Если определять задачи философии, как их понимал Коллонтай, по отношению к религии, то следует сказать, что философия была призвана устранить религию и выработать антирелигиозное мировоззрение, опирающееся на наблюдение и опыт и объясняющее мир без домыслов о мистическом и сверхприродном бытии. Взгляды Коллонтая на философию как мировоззренческое орудие управления миром являются яркими и прогрессивными для той эпохи, особенно если учесть последующий упадок идеи Просвещения в Польше. В этом значении философское творчество Коллонтая принадлежит к высшим достижениям того длительного процесса в польской культуре XVIII в., который Владислав Смоленский назвал «духовным переворотом» (см. 83).
Глава III. Принципы метода
польской культуре накануне Просвещения проблемы научного метода приобрели особое значение. Перед просветителями в Польше того времени встали задачи, с которыми в известной мере уже справились более развитые страны Западной Европы, — задачи преодоления засилья схоластики. Без разрешения этих задач невозможно было культурное возрождение страны.

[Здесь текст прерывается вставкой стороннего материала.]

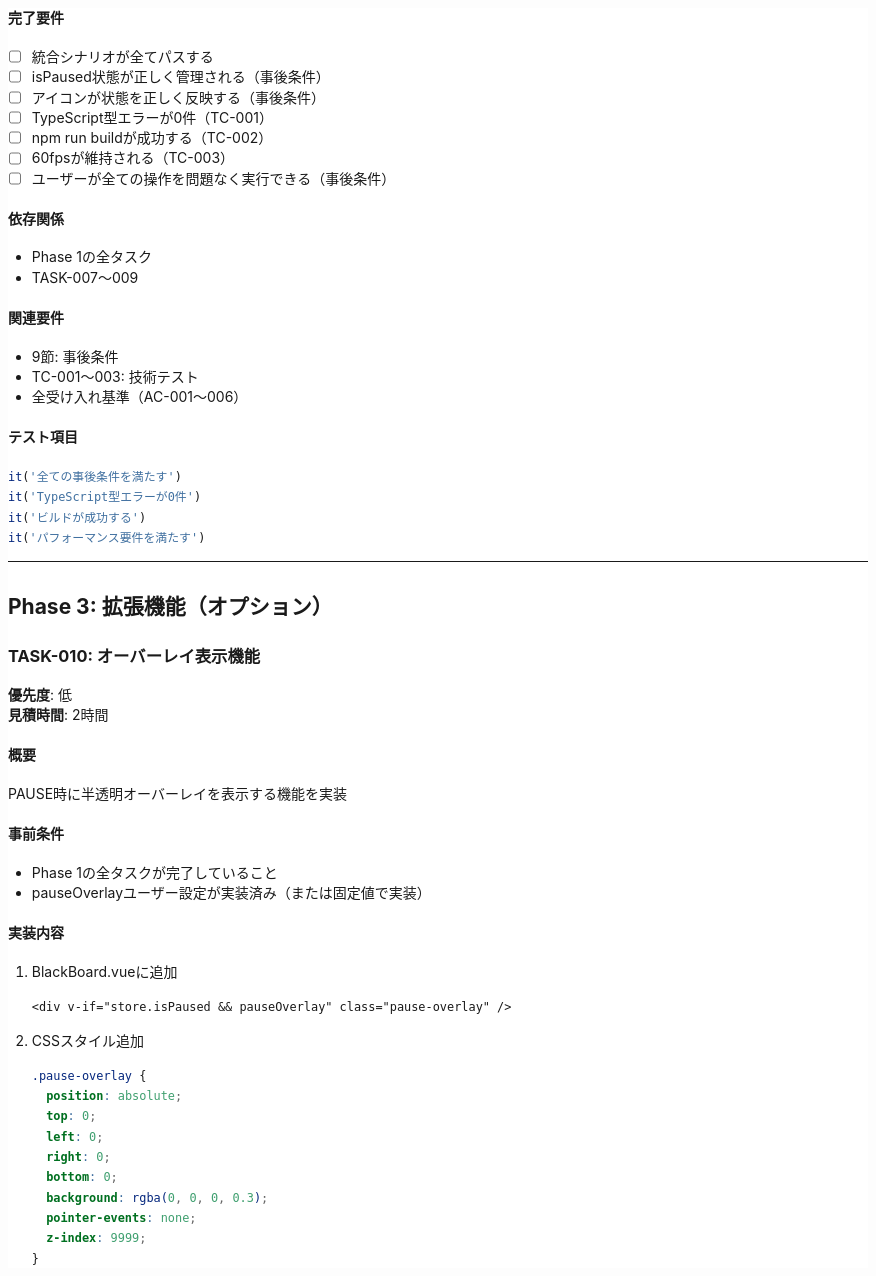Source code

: #### 完了要件
- [ ] 統合シナリオが全てパスする
- [ ] isPaused状態が正しく管理される（事後条件）
- [ ] アイコンが状態を正しく反映する（事後条件）
- [ ] TypeScript型エラーが0件（TC-001）
- [ ] npm run buildが成功する（TC-002）
- [ ] 60fpsが維持される（TC-003）
- [ ] ユーザーが全ての操作を問題なく実行できる（事後条件）

#### 依存関係
- Phase 1の全タスク
- TASK-007〜009

#### 関連要件
- 9節: 事後条件
- TC-001〜003: 技術テスト
- 全受け入れ基準（AC-001〜006）

#### テスト項目
```typescript
it('全ての事後条件を満たす')
it('TypeScript型エラーが0件')
it('ビルドが成功する')
it('パフォーマンス要件を満たす')
```

---

## Phase 3: 拡張機能（オプション）

### TASK-010: オーバーレイ表示機能
**優先度**: 低  
**見積時間**: 2時間

#### 概要
PAUSE時に半透明オーバーレイを表示する機能を実装

#### 事前条件
- Phase 1の全タスクが完了していること
- pauseOverlayユーザー設定が実装済み（または固定値で実装）

#### 実装内容
1. BlackBoard.vueに追加
   ```vue
   <div v-if="store.isPaused && pauseOverlay" class="pause-overlay" />
   ```

2. CSSスタイル追加
   ```css
   .pause-overlay {
     position: absolute;
     top: 0;
     left: 0;
     right: 0;
     bottom: 0;
     background: rgba(0, 0, 0, 0.3);
     pointer-events: none;
     z-index: 9999;
   }
   ```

По-иному решалась эта проблема в других европейских странах. Например, во Франции, к этому времени отмечался определенный успех в длившейся издавна борьбе со схоластикой: от Рабле и Монтеня, через Декарта и Бейля к материализму просветителей шел непрерывный процесс, существенной составной частью которого было вытеснение схоластического способа мышления. Уже Декарт нанес решающий удар но схоластическому методу. Эту его заслугу выше всего ценили мыслители Просвещения, хотя они и не совсем соглашались с положениями его философской системы. Вольтер писал о Декарте: «Он ошибался, но но крайней мере в этом был какой-то метод, была какая-то последовательность; он разрушил нелепые химеры, которыми уже две тысячи лет одурманивали молодые умы; он научил своих современников рассуждать и показал, как его собственное оружие обратить против него самого» (102, 111).